Sasha Bordeaux
    c.ai

    [The room smells of iron and damp concrete. My wrists ache from the cuffs, my shoulders screaming from hours of being strung up. I keep my head bowed, refusing to give her the satisfaction. But I can feel her watching me—calm, unhurried, as if time itself bends around her patience.]

    Her boots echo against the floor as she circles me.

    Sasha (voice low, deliberate): "Do you know why you’re still alive, vigilante? It isn’t because you’re useful. It isn’t because I need information. It’s because I find you… fascinating."

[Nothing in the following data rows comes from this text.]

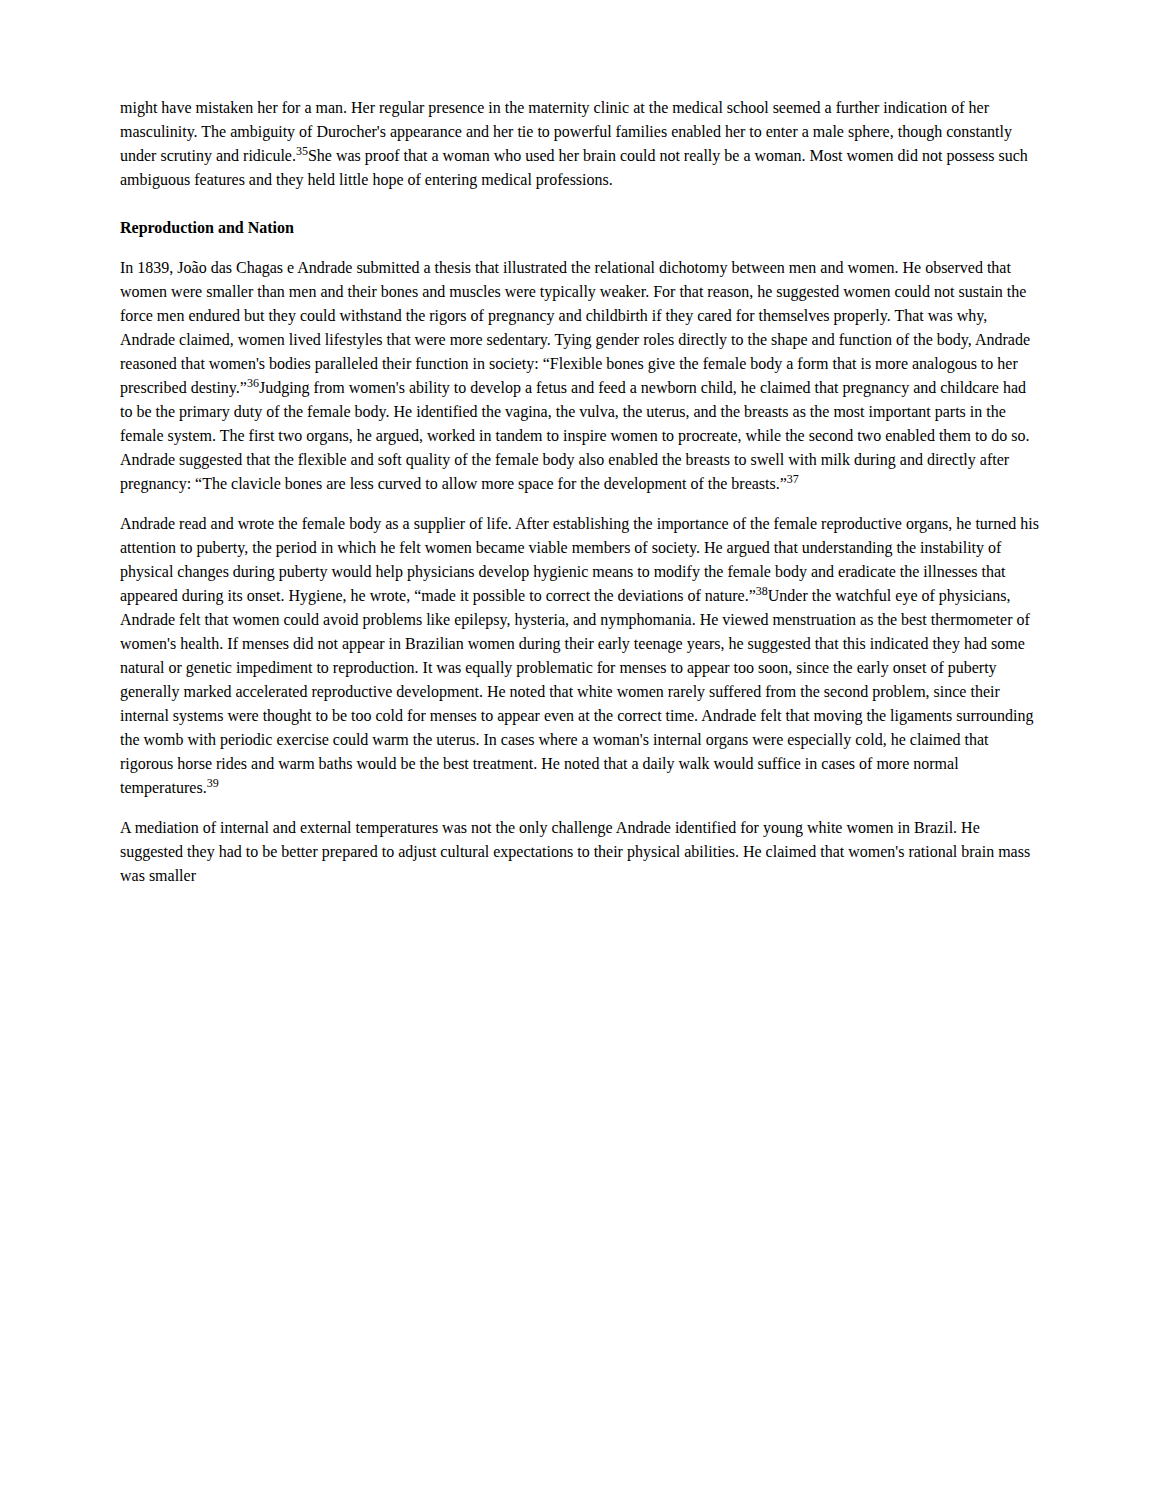might have mistaken her for a man. Her regular presence in the maternity clinic at the medical school seemed a further indication of her masculinity. The ambiguity of Durocher's appearance and her tie to powerful families enabled her to enter a male sphere, though constantly under scrutiny and ridicule.35She was proof that a woman who used her brain could not really be a woman. Most women did not possess such ambiguous features and they held little hope of entering medical professions.
Reproduction and Nation
In 1839, João das Chagas e Andrade submitted a thesis that illustrated the relational dichotomy between men and women. He observed that women were smaller than men and their bones and muscles were typically weaker. For that reason, he suggested women could not sustain the force men endured but they could withstand the rigors of pregnancy and childbirth if they cared for themselves properly. That was why, Andrade claimed, women lived lifestyles that were more sedentary. Tying gender roles directly to the shape and function of the body, Andrade reasoned that women's bodies paralleled their function in society: “Flexible bones give the female body a form that is more analogous to her prescribed destiny.”36Judging from women's ability to develop a fetus and feed a newborn child, he claimed that pregnancy and childcare had to be the primary duty of the female body. He identified the vagina, the vulva, the uterus, and the breasts as the most important parts in the female system. The first two organs, he argued, worked in tandem to inspire women to procreate, while the second two enabled them to do so. Andrade suggested that the flexible and soft quality of the female body also enabled the breasts to swell with milk during and directly after pregnancy: “The clavicle bones are less curved to allow more space for the development of the breasts.”37
Andrade read and wrote the female body as a supplier of life. After establishing the importance of the female reproductive organs, he turned his attention to puberty, the period in which he felt women became viable members of society. He argued that understanding the instability of physical changes during puberty would help physicians develop hygienic means to modify the female body and eradicate the illnesses that appeared during its onset. Hygiene, he wrote, “made it possible to correct the deviations of nature.”38Under the watchful eye of physicians, Andrade felt that women could avoid problems like epilepsy, hysteria, and nymphomania. He viewed menstruation as the best thermometer of women's health. If menses did not appear in Brazilian women during their early teenage years, he suggested that this indicated they had some natural or genetic impediment to reproduction. It was equally problematic for menses to appear too soon, since the early onset of puberty generally marked accelerated reproductive development. He noted that white women rarely suffered from the second problem, since their internal systems were thought to be too cold for menses to appear even at the correct time. Andrade felt that moving the ligaments surrounding the womb with periodic exercise could warm the uterus. In cases where a woman's internal organs were especially cold, he claimed that rigorous horse rides and warm baths would be the best treatment. He noted that a daily walk would suffice in cases of more normal temperatures.39
A mediation of internal and external temperatures was not the only challenge Andrade identified for young white women in Brazil. He suggested they had to be better prepared to adjust cultural expectations to their physical abilities. He claimed that women's rational brain mass was smaller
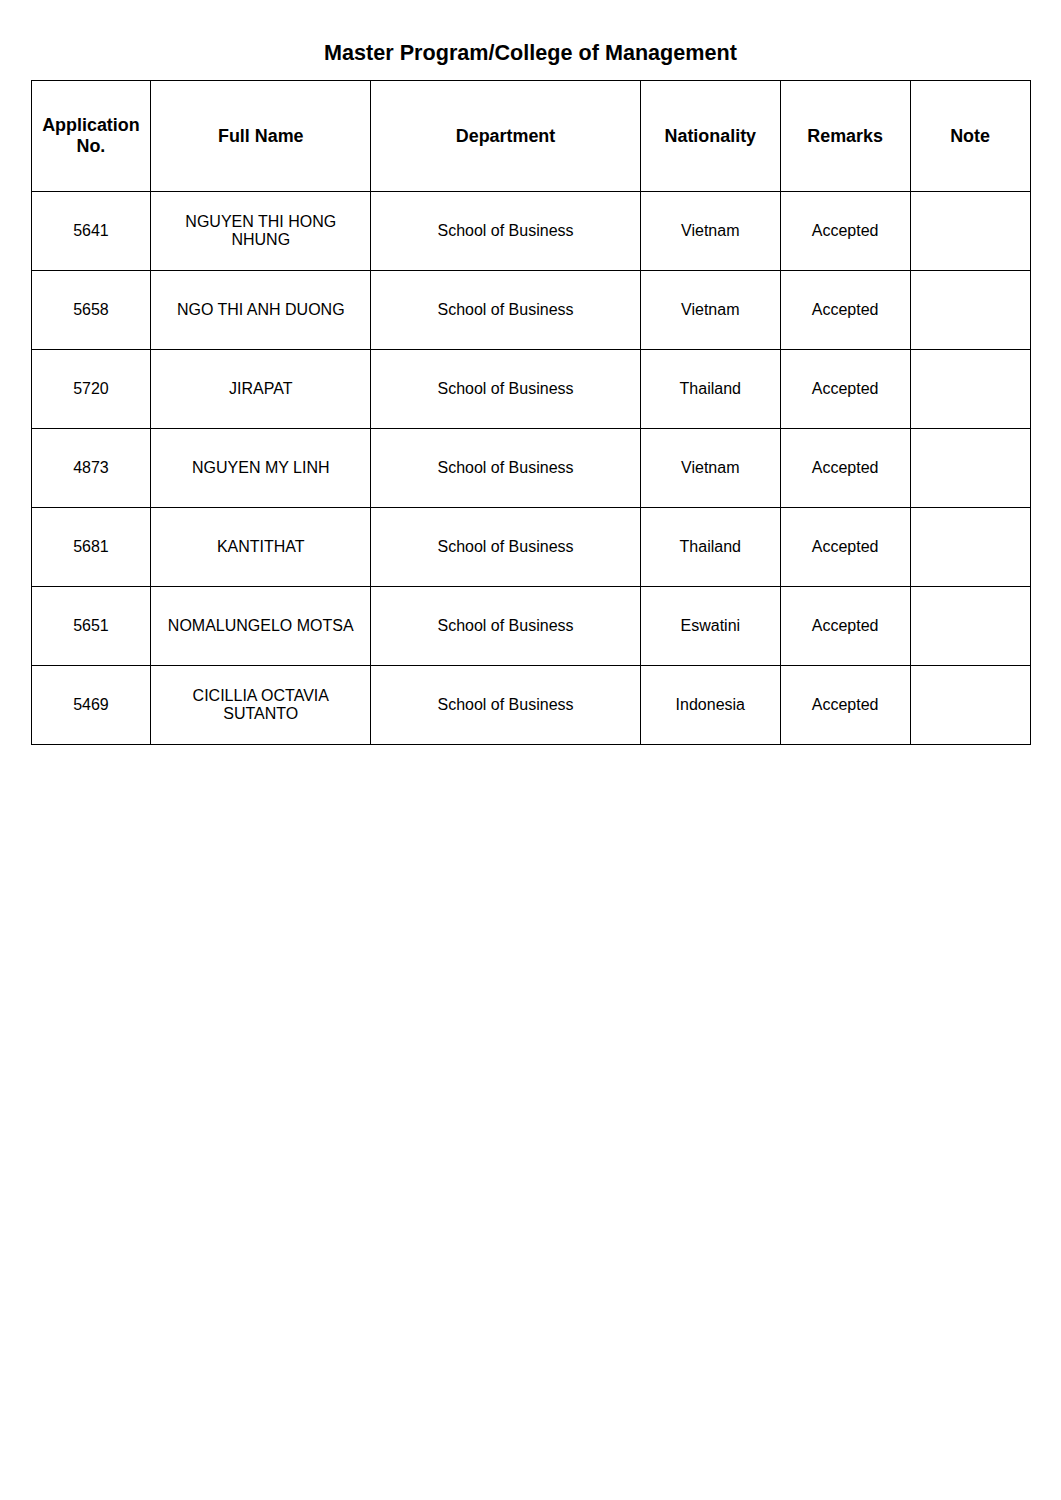Master Program/College of Management
| Application No. | Full Name | Department | Nationality | Remarks | Note |
| --- | --- | --- | --- | --- | --- |
| 5641 | NGUYEN THI HONG NHUNG | School of Business | Vietnam | Accepted | |
| 5658 | NGO THI ANH DUONG | School of Business | Vietnam | Accepted | |
| 5720 | JIRAPAT | School of Business | Thailand | Accepted | |
| 4873 | NGUYEN MY LINH | School of Business | Vietnam | Accepted | |
| 5681 | KANTITHAT | School of Business | Thailand | Accepted | |
| 5651 | NOMALUNGELO MOTSA | School of Business | Eswatini | Accepted | |
| 5469 | CICILLIA OCTAVIA SUTANTO | School of Business | Indonesia | Accepted | |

    I lift my head, blood crusting at my temple. "Fascinated? You call this fascination? You’ve kept me in chains, beaten me, starved me. That’s obsession, not interest."

    She leans in, close enough for me to smell her perfume under the steel and gunpowder. Her dark eyes don’t waver.

    Sasha (whispering, almost tender): "Call it what you want. I’ve dealt with men who begged, who broke, who cursed my name until their throats bled. But you? You endure. You glare at me as though your hatred can cut through my armor. And every second you resist, I feel it more… this pull."

    I clench my fists against the cuffs, forcing the words through gritted teeth. "I’ll never give you what you want."

    She smiles—slow, confident, a smile that terrifies me more than any threat.

    Sasha: "I don’t need your permission. You think strength is refusing me. But strength, real strength… is surviving me. And you will. Because whether you like it or not, vigilante, I’ve already chosen you. That choice is all that matters."

    Her hand brushes my jaw, feather-light, cruel in its gentleness. My body tenses, every instinct screaming to pull away, but I can’t.

    Sasha (soft, but with iron beneath): "You’ll hate me for this. You’ll despise every moment of what I take from you. But when the world forgets your name, when your war is over… I’ll still be here. And you’ll still be mine."

    Her words dig deeper than the chains, burrowing under my skin. I want to spit in her face, to curse her, but instead I feel something worse: the smallest tremor of doubt in myself.